===== Exercise input
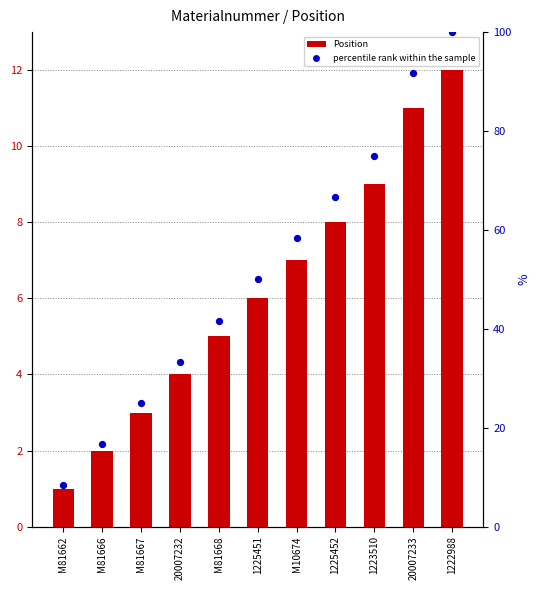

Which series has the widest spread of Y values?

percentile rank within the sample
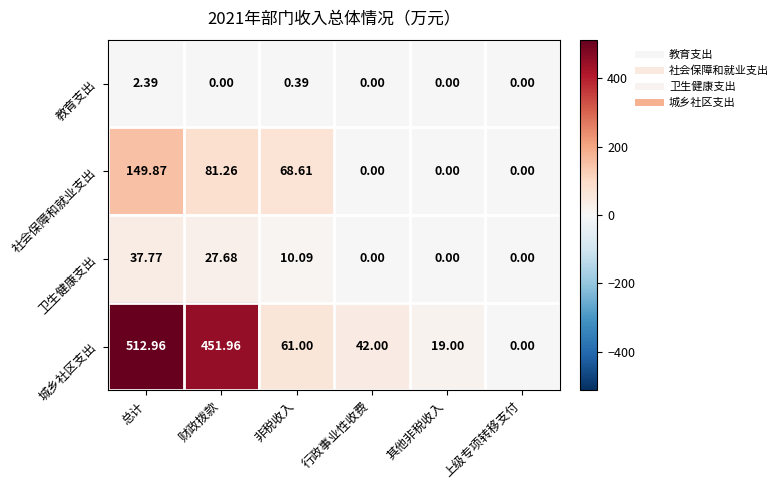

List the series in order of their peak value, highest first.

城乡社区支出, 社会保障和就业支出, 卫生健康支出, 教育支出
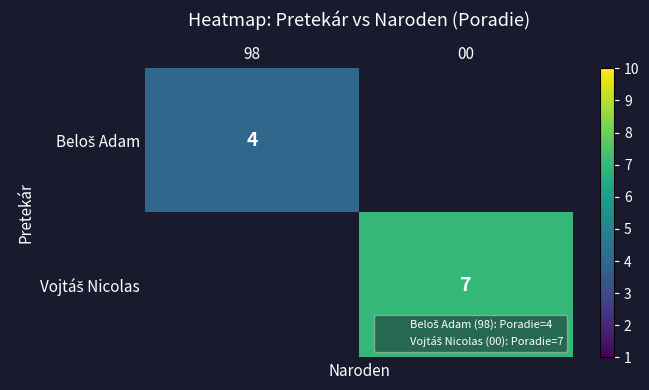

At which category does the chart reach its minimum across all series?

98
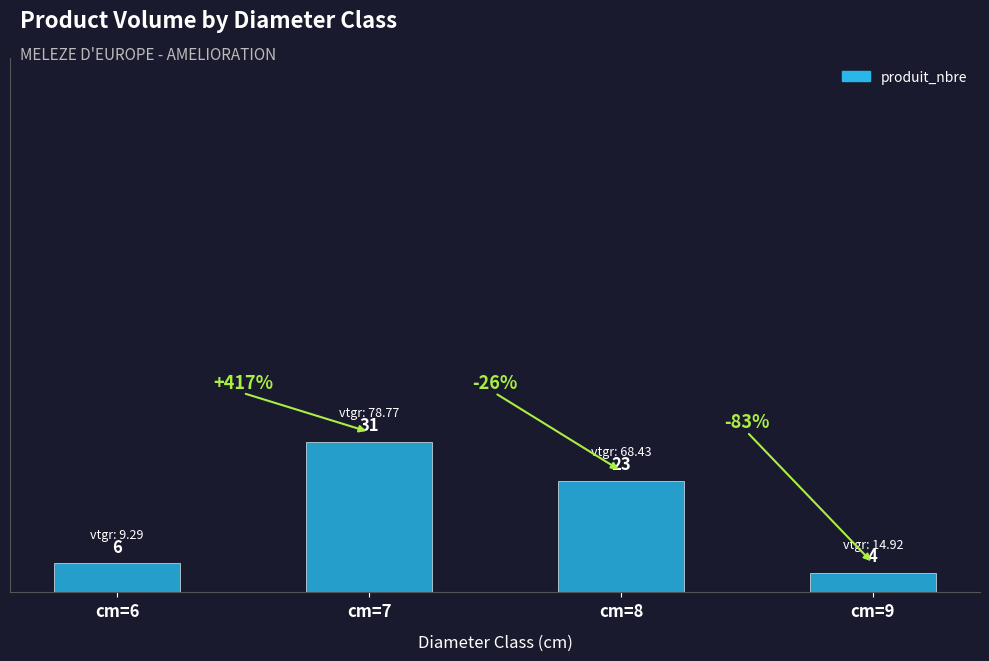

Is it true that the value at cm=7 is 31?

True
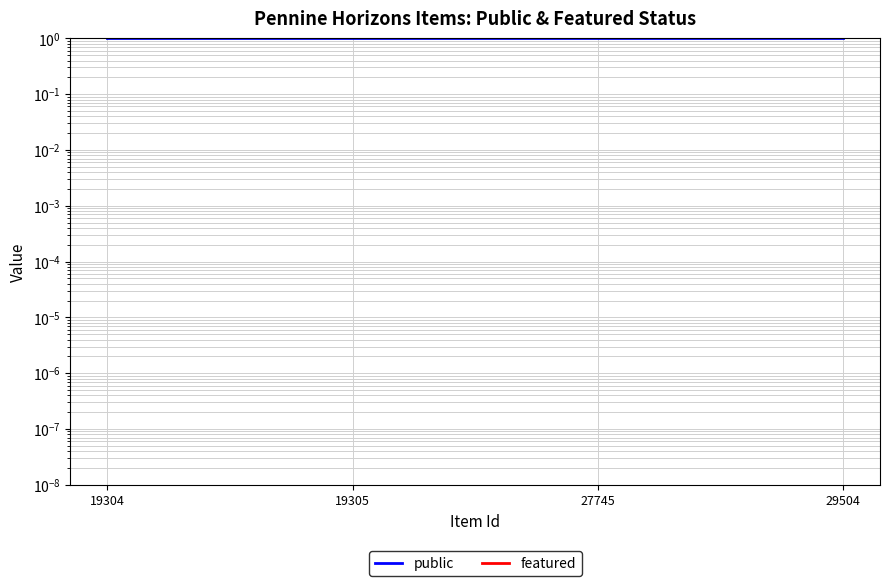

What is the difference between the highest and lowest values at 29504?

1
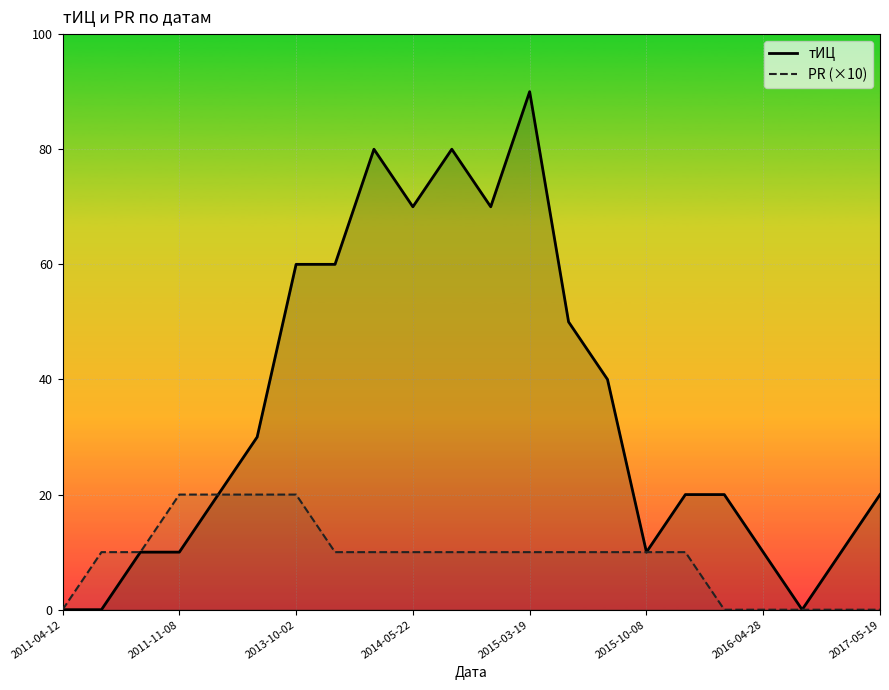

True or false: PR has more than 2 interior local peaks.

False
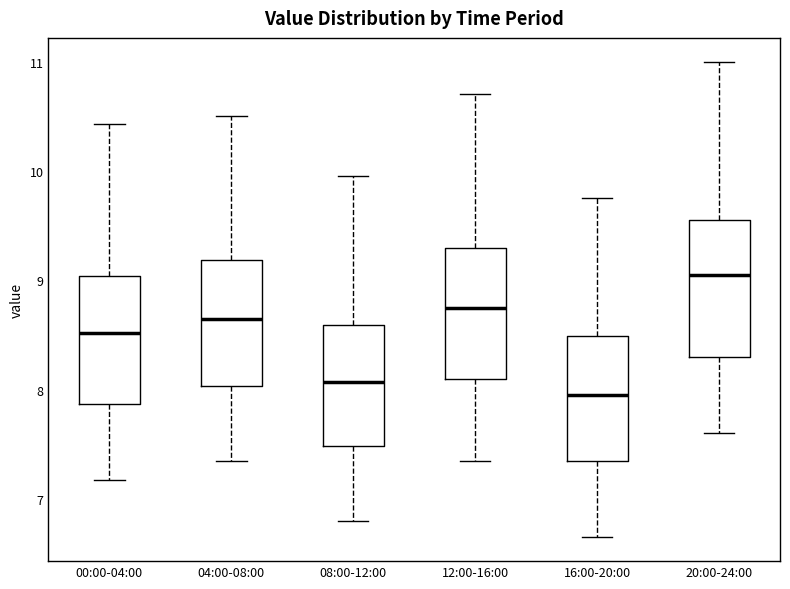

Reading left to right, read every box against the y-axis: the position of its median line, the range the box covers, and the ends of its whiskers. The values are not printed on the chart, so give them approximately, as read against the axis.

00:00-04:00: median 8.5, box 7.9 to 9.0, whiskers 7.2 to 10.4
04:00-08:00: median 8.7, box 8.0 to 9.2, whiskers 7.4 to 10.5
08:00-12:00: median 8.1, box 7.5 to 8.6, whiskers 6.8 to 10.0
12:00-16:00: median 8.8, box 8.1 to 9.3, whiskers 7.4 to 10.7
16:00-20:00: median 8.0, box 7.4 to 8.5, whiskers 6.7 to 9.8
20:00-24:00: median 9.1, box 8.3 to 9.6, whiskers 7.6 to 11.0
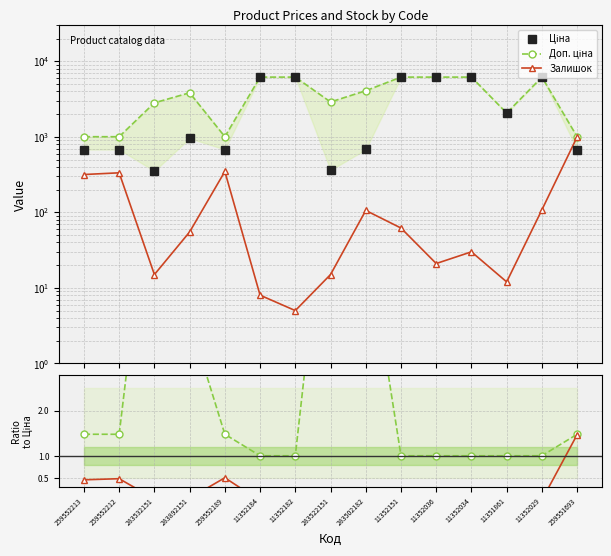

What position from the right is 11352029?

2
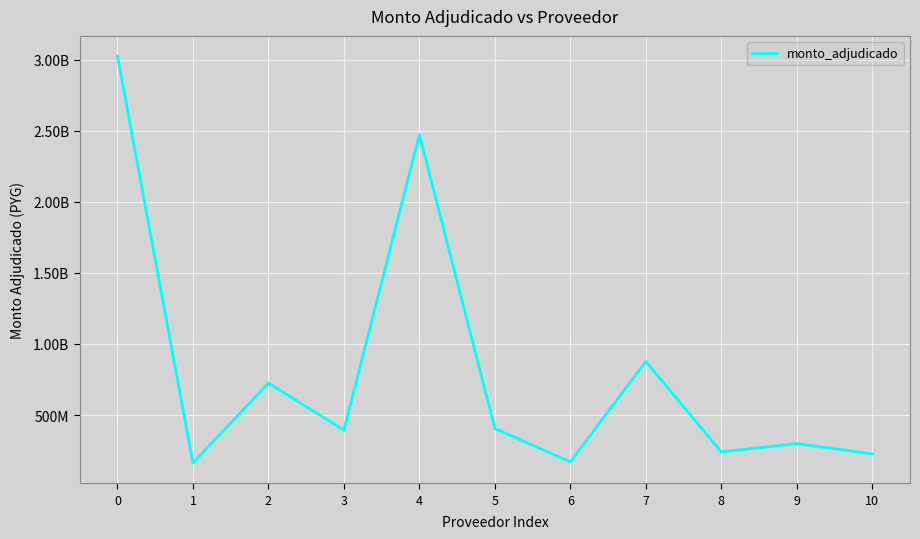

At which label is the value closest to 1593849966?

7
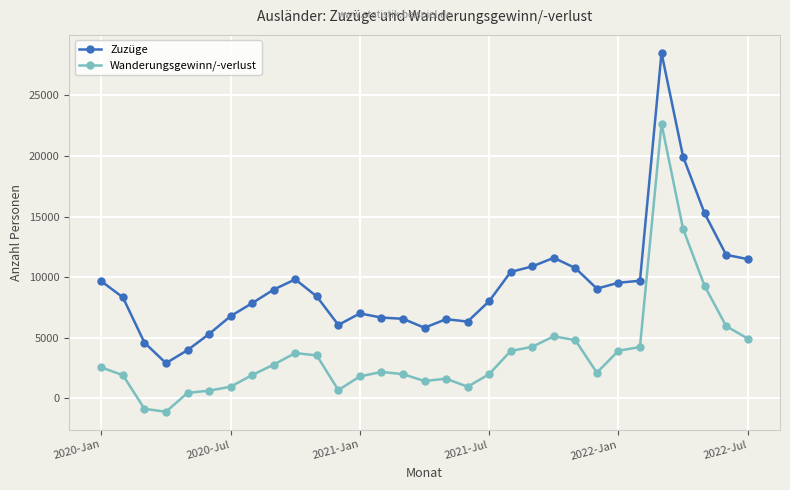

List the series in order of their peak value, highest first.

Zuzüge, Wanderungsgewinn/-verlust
==========
What this task involves:
Reproduce all of the material above word for word, but leave out the pictures.

Reply to the task:
Which series has the widest spread of Y values?

percentile rank within the sample

List the series in order of their peak value, highest first.

城乡社区支出, 社会保障和就业支出, 卫生健康支出, 教育支出

At which category does the chart reach its minimum across all series?

98

Is it true that the value at cm=7 is 31?

True

What is the difference between the highest and lowest values at 29504?

1

True or false: PR has more than 2 interior local peaks.

False

Reading left to right, read every box against the y-axis: the position of its median line, the range the box covers, and the ends of its whiskers. The values are not printed on the chart, so give them approximately, as read against the axis.

00:00-04:00: median 8.5, box 7.9 to 9.0, whiskers 7.2 to 10.4
04:00-08:00: median 8.7, box 8.0 to 9.2, whiskers 7.4 to 10.5
08:00-12:00: median 8.1, box 7.5 to 8.6, whiskers 6.8 to 10.0
12:00-16:00: median 8.8, box 8.1 to 9.3, whiskers 7.4 to 10.7
16:00-20:00: median 8.0, box 7.4 to 8.5, whiskers 6.7 to 9.8
20:00-24:00: median 9.1, box 8.3 to 9.6, whiskers 7.6 to 11.0

What position from the right is 11352029?

2

At which label is the value closest to 1593849966?

7

List the series in order of their peak value, highest first.

Zuzüge, Wanderungsgewinn/-verlust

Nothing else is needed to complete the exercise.